Angkor Wat, Cambodia

Angkor Wat, Cambodia

About Angkor Wat

World's largest religious monument and the famous UNESCO World Heritage Site, Angkor Wat was built in the first half of the 12th century (1130-1150) by Khmer King Suryavarman II in Yasodharapura. The temple was constructed during 30 years, and it was dedicated to Lord Vishnu. Angkor Wat is a temple complex in Cambodia spread over 200 hectares. Built as a Hindu temple, gradually it transformed into a Buddhist temple towards the end of the 12th century. The temple is the best specimen of the high classical style of Khmer architecture which has become a national symbol of Cambodia by appearing on its national flag.

Angkor Wat combines two basic plans of Khmer temple architecture: the temple - mountain and the galleried temple.
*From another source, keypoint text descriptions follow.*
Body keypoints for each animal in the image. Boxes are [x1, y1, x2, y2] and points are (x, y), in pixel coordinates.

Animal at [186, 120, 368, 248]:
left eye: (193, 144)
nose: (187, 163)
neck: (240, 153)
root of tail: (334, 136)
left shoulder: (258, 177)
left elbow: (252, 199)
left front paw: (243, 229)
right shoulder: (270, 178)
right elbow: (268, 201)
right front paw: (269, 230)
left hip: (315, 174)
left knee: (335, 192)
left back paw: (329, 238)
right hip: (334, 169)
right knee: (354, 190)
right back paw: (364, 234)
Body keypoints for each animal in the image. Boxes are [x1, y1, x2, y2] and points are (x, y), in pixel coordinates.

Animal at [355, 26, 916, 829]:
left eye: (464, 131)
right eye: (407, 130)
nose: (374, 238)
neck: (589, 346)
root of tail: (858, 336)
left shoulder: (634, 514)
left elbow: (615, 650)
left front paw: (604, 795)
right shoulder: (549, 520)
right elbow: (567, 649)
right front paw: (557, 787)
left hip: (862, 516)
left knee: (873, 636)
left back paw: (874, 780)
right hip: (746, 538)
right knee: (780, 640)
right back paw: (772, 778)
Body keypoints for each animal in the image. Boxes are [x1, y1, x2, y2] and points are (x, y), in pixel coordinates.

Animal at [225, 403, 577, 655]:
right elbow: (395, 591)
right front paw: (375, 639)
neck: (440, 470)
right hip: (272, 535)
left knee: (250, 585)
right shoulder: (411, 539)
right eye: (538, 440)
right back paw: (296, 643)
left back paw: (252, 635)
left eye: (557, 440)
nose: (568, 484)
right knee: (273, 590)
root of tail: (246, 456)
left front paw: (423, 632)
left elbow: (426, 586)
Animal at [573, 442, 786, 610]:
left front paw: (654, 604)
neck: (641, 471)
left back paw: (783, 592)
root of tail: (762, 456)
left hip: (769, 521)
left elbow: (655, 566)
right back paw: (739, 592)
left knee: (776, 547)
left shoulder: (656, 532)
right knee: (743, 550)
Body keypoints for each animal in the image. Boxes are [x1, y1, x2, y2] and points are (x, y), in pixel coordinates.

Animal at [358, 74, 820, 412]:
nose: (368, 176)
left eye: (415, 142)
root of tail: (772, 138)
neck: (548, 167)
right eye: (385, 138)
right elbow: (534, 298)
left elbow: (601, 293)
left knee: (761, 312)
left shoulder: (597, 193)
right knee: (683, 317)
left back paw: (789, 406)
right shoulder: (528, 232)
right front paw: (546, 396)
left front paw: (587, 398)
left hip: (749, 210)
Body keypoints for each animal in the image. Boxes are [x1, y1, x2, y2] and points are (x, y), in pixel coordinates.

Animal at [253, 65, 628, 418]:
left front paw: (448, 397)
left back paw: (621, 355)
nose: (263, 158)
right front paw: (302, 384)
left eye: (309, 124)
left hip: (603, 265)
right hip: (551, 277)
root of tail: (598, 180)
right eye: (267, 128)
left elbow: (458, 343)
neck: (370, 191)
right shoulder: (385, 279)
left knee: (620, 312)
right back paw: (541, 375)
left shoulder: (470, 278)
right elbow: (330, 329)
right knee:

The design represents Mount Meru which is an abode of the devas according to the Hindu legends. Unlike other Angkorian temples, Angkor Wat is oriented to the west. The temple is admired for the grandeur and harmony of the architecture.

Temple Architecture

Glimpses

Angkor Wat is the largest religious monument which translates to "City of Temples" or "City Temple." Several new temples and ruins are being discovered nearly every year. Originally built as a Hindu temple, Angkor Wat was transformed into a Buddhist temple during the 14th century. The statues of Buddha were added to enhance the beautiful artwork. Its 65 m tall central tower is surrounded by four small towers, a series of enclosure walls, and a layout that recreates the image of Mount Meru, a holy place in Hindu legends that is said to lie beyond the Himalayas and the home of the gods.

Temple Top View

History of Angkor Wat

Angkor Wat was built by King Suryavarman II who came to power in his teenage years by killing his uncle, Dharanindravarman I, while he was riding an elephant. He venerated Lord Vishnu, a deity depicted as a protector, and installed an idol of the Lord in Angkor Wat’s central tower. His devotion can also be seen in one of the most remarkable reliefs at Angkor Wat which shows a chapter in the Hindu story of creation known as the “churning of the sea of milk.” Researchers consider this relief to be one of the finest art pieces at Angkor Wat. Suryavarman’s devotion to Vishnu is also shown in the posthumous name he was given, “Paramavishnuloka” which, means “he who has reached the supreme abode of Vishnu.”

Building Angkor Wat was an enormous undertaking that involved quarrying, careful artistic work and lots of digging. Approximately, 1.5 million cubic meters of slits and sand were moved to create the moat around the temple. The buildings at Angkor Wat are supported with a hard material of laterite which was encased in softer sandstone that was used for carving. Khmer bricks were bonded together almost invisibly with a vegetable compound rather than mortar. Several surfaces of the Angkor temples were once painted. Today, the only small trace of the paint remains on a few temples.

How To Reach

Visitors need to get a travel visa either before they enter or upon arrival at the airport in Siem Reap. If traveling overland, tourists can get a visa on arrival as they cross the border.

Angkor Wat is located six km north of Siem Reap, a popular tourist town in Cambodia. The travelers arrive in Siem Reap by bus, train, or flight and get an early start on the next day. The primary Angkor Wat site is located close to Siem Reap and can be reached by bicycle.